I've recently had two rather disturbing conversations with friends interviewing for client management positions with outsourcing vendors. In both cases, they were only being asked to bring in new logos from selling low-cost IT/BPO services, as opposed to working with existing clients to up-sell more consultative, higher business-value offerings.
Both these chaps are senior-level execs who are highly experienced, well networked, and can engage in C-level conversation. You would have thought several of the offshore-centric vendors would be clamoring for people of this caliber to raise their level of conversation within their existing accounts, rather than utilize them to go after a handful of remaining logos. Most of the top-tier vendors have relationships with most of the major enterprise buyers these days, so you would have thought their strategy should be centered on developing deeper footprints with them, as opposed to simply increasing the number of low-end operational engagements (or at least a combination of the two).
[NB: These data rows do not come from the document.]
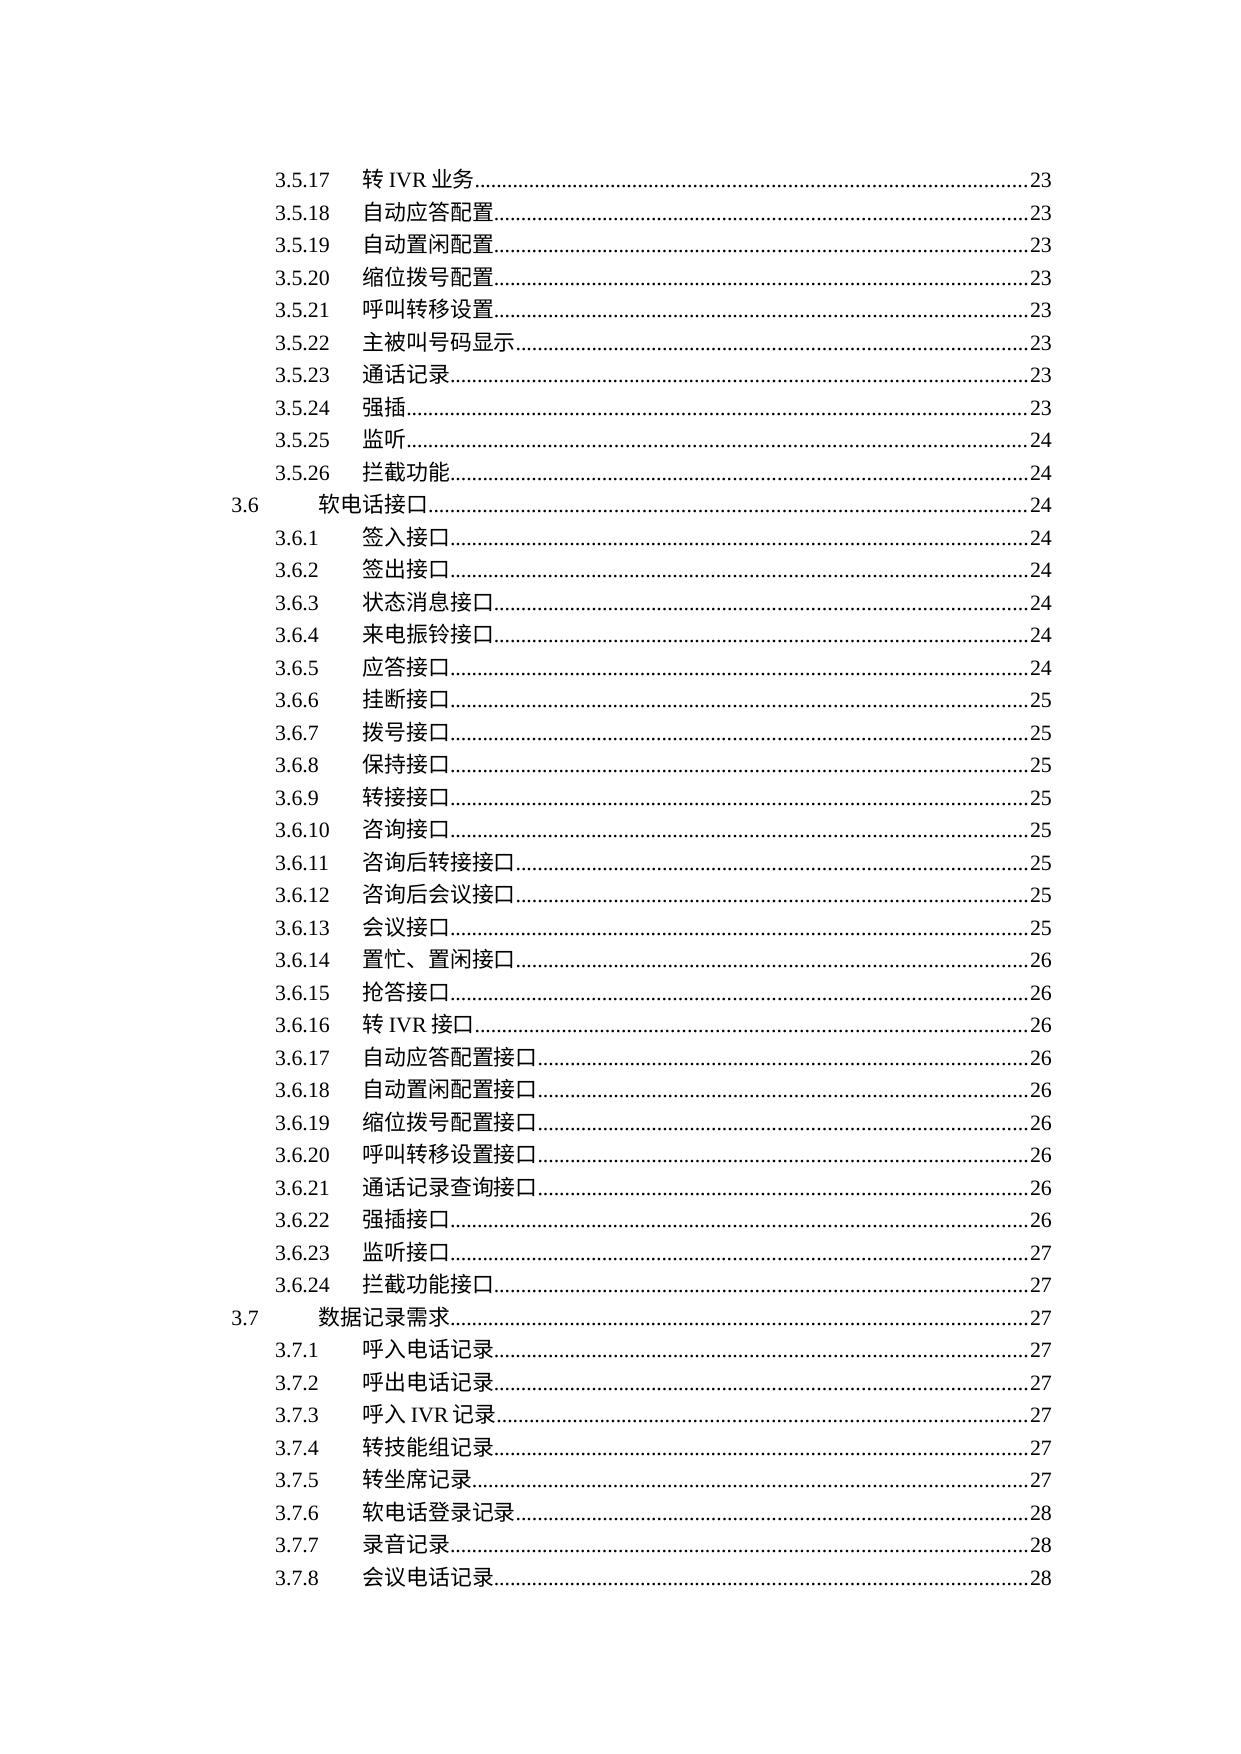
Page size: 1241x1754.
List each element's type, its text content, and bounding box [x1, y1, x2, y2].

text 3.7 数据记录需求 27 [231, 1299, 1053, 1332]
text 3.6.5 应答接口 24 [275, 649, 1053, 682]
text 3.5.21 呼叫转移设置 23 [275, 292, 1053, 324]
text 3.6.4 来电振铃接口 24 [275, 617, 1053, 649]
text 3.7.5 转坐席记录 27 [275, 1462, 1053, 1494]
text 3.6.19 缩位拨号配置接口 26 [275, 1104, 1053, 1137]
text 3.6.7 拨号接口 25 [275, 714, 1053, 747]
text 3.6.22 强插接口 26 [275, 1202, 1053, 1234]
text 3.7.6 软电话登录记录 28 [275, 1494, 1053, 1527]
text 3.5.24 强插 23 [275, 389, 1053, 422]
text 3.7.7 录音记录 28 [275, 1527, 1053, 1559]
text 3.6.8 保持接口 25 [275, 747, 1053, 779]
text 3.6.17 自动应答配置接口 26 [275, 1039, 1053, 1072]
text 3.6.18 自动置闲配置接口 26 [275, 1072, 1053, 1104]
text 3.7.2 呼出电话记录 27 [275, 1364, 1053, 1397]
text 3.6.16 转IVR接口 26 [275, 1007, 1053, 1039]
text 3.6.21 通话记录查询接口 26 [275, 1169, 1053, 1202]
text 3.5.23 通话记录 23 [275, 357, 1053, 389]
text 3.6 软电话接口 24 [231, 487, 1053, 519]
text 3.5.25 监听 24 [275, 422, 1053, 454]
text 3.6.13 会议接口 25 [275, 909, 1053, 942]
text 3.6.6 挂断接口 25 [275, 682, 1053, 714]
text 3.6.15 抢答接口 26 [275, 974, 1053, 1007]
text 3.5.26 拦截功能 24 [275, 454, 1053, 487]
text 3.7.8 会议电话记录 28 [275, 1559, 1053, 1592]
text 3.6.1 签入接口 24 [275, 519, 1053, 552]
text 3.6.10 咨询接口 25 [275, 812, 1053, 844]
text 3.5.19 自动置闲配置 23 [275, 227, 1053, 259]
text 3.6.9 转接接口 25 [275, 779, 1053, 812]
text 3.5.18 自动应答配置 23 [275, 194, 1053, 227]
text 3.6.3 状态消息接口 24 [275, 584, 1053, 617]
text 3.5.17 转IVR业务 23 [275, 162, 1053, 194]
text 3.7.3 呼入IVR记录 27 [275, 1397, 1053, 1429]
text 3.7.4 转技能组记录 27 [275, 1429, 1053, 1462]
text 3.6.14 置忙、置闲接口 26 [275, 942, 1053, 974]
text 3.7.1 呼入电话记录 27 [275, 1332, 1053, 1364]
text 3.6.11 咨询后转接接口 25 [275, 844, 1053, 877]
text 3.5.20 缩位拨号配置 23 [275, 259, 1053, 292]
text 3.6.2 签出接口 24 [275, 552, 1053, 584]
text 3.5.22 主被叫号码显示 23 [275, 324, 1053, 357]
text 3.6.20 呼叫转移设置接口 26 [275, 1137, 1053, 1169]
text 3.6.24 拦截功能接口 27 [275, 1267, 1053, 1299]
text 3.6.12 咨询后会议接口 25 [275, 877, 1053, 909]
text 3.6.23 监听接口 27 [275, 1234, 1053, 1267]
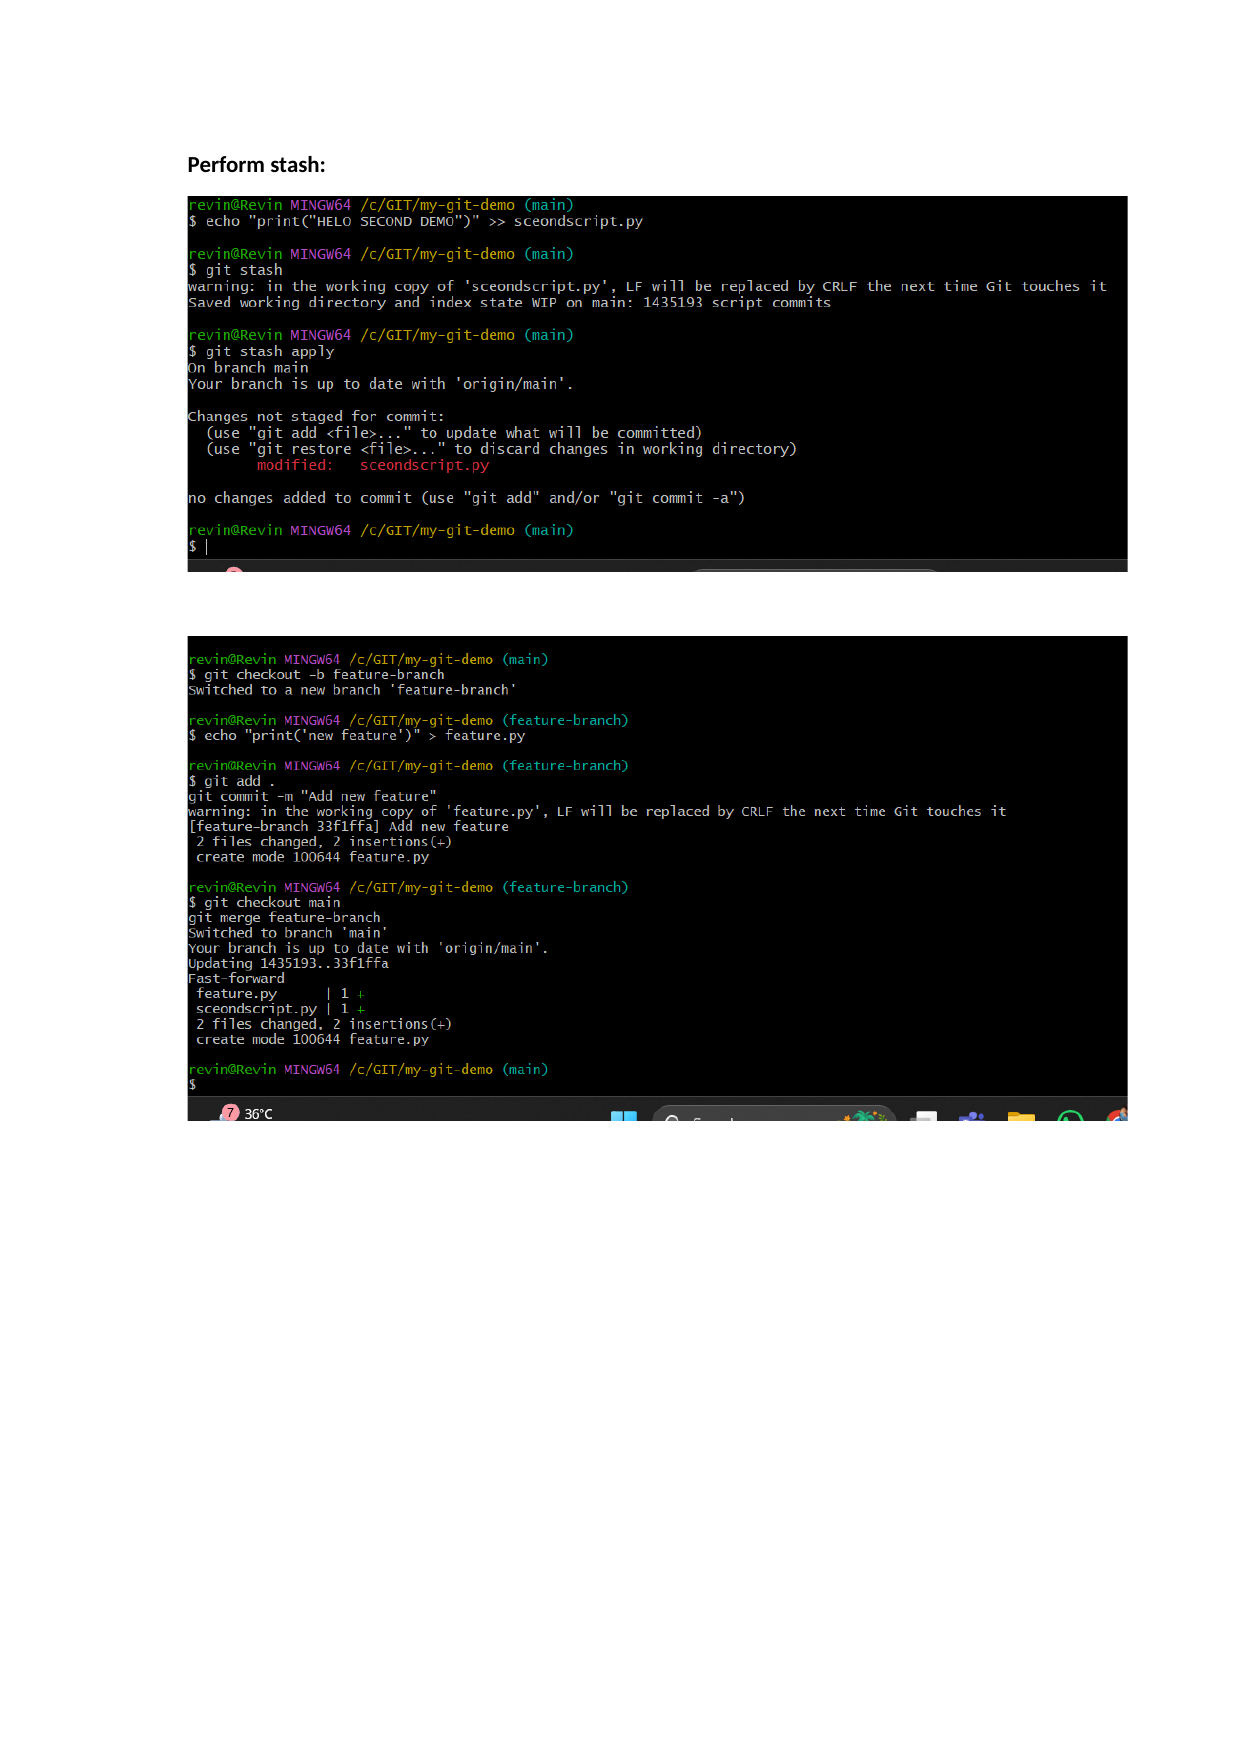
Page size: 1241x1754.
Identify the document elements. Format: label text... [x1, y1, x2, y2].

picture [187, 636, 1128, 1121]
text Perform stash: [187, 150, 1090, 178]
picture [187, 196, 1128, 572]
While some vendors are talking a big game regarding how they intend to broaden their outsourcing services and consulting work with clients, a lot of their current management clearly don't have a lot of confidence to bring on the talent to help them do just that. As several vendors seek to raise the bar and become more innovative service partners, they have to be brave and look to bring on the talent that can engage in the right dialog with clients, at senior levels, in order to get there. While it's important to remain loyal to the client managers who scaled the business, vendors need to find ways to empower them to bring in new talent to deepen their client relationships. It seems the politics of client protectionism is still rife within outsourcing vendors and could seriously impede their ability to broaden their relationships over the long-term.
2010 will really see the men separating from the boys in this business, and it's those vendors which have the appetite to bring in the talent to raise the bar, and become more innovative with their clients, who will forge ahead. It seems some vendors are content to stay right where they are and pick off low-value work. Our next research series will ask customers to rate the caliber of their vendor executives, and whether they are bringing the right level of business acumen to the table to raise performance.